= Exercise goal =
The entries that follow include a run beginning at the line with "- Dismiss the" and ending at the line with "click(878, 19)"; restate that run word for word and leave the rest out.

= Record set =
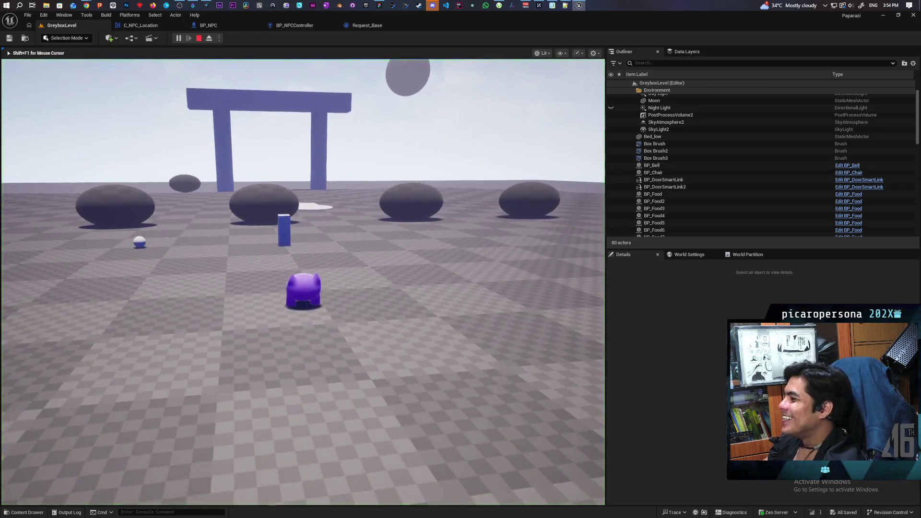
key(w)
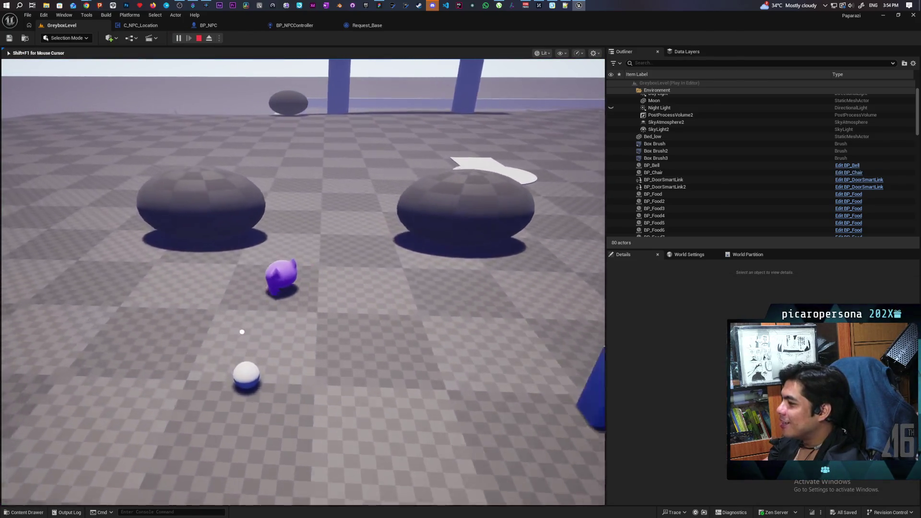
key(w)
---
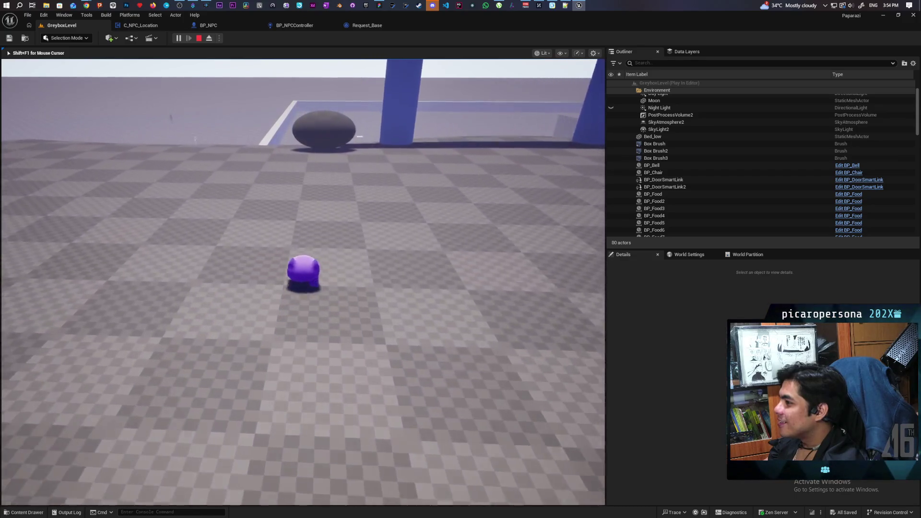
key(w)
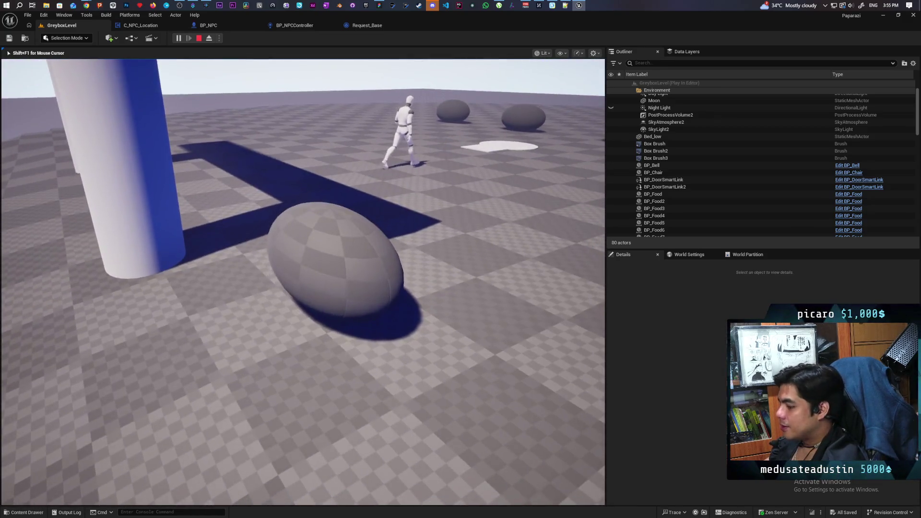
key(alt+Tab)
--
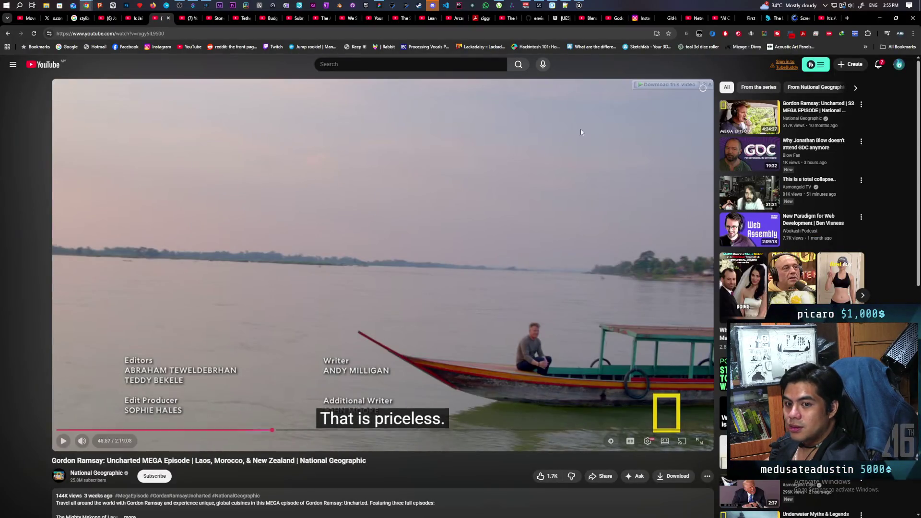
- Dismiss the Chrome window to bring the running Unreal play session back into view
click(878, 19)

= Solution =
- Dismiss the Chrome window to bring the running Unreal play session back into view
click(878, 19)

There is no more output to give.